Similarly, our outage on Wednesday. Without wanting to go into much detail, it was one of those “these things happen” issues that can’t really be predicted. The good news though is that we resolved everything within 15 minutes, and were already fixing it before users noticed.
This is all a bit of a Catch 22 though (or something similar): if we hadn’t made the improvements and weren’t aware of these problems, then we wouldn’t be as concerned with them. Instead, we know about everything that’s wrong and collectively have an uncomfortable view that things have gotten worse.
So, as we approach the end of the year, it’s good to look at what we’ve achieved. Monitoring is better; infrastructure is more reliable; we understand our system better; testing has better coverage; we’ve fixed tonnes of bugs, many are 4+ years old; CI is effective.
Next week I’ll take a early shot at some 2020 goals, but I truly wouldn’t be able to without the great work of 2019. We’re beyond “fixing the basics” here and into the serious territory of building a great system.

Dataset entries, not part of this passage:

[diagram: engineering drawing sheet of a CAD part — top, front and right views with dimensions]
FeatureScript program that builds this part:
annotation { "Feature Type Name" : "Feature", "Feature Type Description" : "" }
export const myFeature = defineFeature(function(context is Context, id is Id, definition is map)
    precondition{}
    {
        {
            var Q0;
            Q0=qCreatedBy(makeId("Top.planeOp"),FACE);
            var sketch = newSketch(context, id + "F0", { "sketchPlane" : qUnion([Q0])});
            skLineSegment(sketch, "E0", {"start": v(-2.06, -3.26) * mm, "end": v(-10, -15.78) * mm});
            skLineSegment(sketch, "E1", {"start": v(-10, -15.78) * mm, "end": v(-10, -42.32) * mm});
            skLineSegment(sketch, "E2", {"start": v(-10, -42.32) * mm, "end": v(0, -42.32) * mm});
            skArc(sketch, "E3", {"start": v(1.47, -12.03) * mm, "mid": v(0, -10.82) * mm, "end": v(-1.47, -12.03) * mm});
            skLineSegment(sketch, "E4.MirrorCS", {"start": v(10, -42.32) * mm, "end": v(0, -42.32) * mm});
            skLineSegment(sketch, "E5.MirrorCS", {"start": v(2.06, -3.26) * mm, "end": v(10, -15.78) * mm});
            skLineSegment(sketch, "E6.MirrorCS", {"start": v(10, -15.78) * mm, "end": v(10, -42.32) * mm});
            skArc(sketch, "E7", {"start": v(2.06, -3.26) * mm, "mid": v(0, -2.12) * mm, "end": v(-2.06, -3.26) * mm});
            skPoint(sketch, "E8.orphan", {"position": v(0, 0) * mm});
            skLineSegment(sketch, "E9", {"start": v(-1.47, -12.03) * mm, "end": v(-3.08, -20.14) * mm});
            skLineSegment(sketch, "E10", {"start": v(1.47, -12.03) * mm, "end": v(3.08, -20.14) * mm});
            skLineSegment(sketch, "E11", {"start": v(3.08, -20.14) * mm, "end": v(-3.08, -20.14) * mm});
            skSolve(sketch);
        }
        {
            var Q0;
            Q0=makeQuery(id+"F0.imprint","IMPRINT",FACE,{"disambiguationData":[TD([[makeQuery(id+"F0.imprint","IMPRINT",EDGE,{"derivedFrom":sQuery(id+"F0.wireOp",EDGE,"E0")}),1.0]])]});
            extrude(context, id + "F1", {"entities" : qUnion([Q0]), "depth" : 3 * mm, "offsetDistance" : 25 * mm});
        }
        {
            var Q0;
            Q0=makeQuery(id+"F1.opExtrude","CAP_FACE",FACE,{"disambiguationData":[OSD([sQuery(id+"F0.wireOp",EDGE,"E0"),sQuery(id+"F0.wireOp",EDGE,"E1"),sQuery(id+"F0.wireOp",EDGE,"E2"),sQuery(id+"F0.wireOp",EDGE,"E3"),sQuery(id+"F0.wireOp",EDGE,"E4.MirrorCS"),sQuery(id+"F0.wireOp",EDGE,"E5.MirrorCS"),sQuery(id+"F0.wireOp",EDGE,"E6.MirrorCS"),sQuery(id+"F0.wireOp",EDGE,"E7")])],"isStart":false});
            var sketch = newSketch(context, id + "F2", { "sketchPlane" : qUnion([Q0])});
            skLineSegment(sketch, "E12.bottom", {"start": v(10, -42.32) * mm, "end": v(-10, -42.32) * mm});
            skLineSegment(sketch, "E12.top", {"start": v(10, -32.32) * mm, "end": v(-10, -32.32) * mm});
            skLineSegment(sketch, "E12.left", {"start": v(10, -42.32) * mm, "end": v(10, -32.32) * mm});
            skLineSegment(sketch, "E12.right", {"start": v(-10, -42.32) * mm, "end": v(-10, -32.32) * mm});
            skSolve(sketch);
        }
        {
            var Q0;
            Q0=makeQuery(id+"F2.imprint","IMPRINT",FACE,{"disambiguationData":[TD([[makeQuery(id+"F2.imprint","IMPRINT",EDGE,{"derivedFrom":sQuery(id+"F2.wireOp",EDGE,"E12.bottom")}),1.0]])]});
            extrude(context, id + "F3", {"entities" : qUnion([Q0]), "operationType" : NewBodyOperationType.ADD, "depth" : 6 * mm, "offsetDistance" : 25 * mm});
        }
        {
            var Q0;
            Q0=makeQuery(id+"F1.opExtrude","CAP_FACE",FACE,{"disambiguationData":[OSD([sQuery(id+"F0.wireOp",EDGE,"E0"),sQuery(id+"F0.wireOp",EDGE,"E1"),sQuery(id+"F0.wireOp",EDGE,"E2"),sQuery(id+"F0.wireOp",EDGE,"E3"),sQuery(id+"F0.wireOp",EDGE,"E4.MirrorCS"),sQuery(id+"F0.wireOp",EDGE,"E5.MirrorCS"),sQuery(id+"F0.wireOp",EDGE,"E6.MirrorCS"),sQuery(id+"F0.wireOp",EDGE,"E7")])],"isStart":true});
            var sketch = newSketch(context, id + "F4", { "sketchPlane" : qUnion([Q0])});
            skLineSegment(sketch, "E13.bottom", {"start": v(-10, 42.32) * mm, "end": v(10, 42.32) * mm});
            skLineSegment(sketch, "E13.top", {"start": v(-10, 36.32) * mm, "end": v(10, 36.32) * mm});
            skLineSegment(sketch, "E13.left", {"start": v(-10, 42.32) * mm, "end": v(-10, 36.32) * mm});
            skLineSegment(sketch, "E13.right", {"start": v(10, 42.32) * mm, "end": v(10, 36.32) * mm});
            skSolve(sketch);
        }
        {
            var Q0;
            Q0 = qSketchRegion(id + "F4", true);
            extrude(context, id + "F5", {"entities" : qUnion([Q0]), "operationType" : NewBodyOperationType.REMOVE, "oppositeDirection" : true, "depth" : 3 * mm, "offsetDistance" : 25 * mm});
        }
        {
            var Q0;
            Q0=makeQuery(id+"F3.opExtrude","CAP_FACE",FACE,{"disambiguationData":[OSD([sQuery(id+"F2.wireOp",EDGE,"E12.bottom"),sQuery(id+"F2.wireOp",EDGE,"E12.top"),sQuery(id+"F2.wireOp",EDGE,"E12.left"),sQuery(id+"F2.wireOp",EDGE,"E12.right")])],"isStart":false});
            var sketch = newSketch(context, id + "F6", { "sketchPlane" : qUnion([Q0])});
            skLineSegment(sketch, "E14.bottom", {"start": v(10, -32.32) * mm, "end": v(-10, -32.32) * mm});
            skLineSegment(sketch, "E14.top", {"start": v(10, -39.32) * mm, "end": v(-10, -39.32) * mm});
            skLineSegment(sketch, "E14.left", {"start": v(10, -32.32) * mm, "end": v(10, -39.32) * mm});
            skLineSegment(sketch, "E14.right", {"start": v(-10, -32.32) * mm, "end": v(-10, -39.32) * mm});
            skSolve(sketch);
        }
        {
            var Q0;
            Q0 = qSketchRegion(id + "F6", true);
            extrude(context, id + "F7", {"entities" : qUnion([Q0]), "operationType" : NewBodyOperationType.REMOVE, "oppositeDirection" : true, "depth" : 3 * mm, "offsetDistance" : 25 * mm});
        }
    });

I think our main problem now is having too many ideas.
- Switched almost all non-lay deputies to the new permissions model
- A few “unusual” organisations remain on the old system for now, whilst we ensure we understand their needs
- This crosses off a ticket that’s been in development for months, and sprint goal from the past 4 sprints.
- Reviewed the cases we can’t parse and set out plans to resolve them
- We’ve been aware of these for at least a year, but unable to do something about it. Recent code changes mean we’re now close to 100% coverage. The last remaining big goal is supporting lay and non-lay deputies on the same case.
- Restructured our preproduction environment for more logical separation of concerns
- Resolved a migration issue which was causing unsuccessful deployments
- Resolved a migration issue which was causing tests to be unreliable
- Celebrated the festive season as a department with a treasure hunt and curling.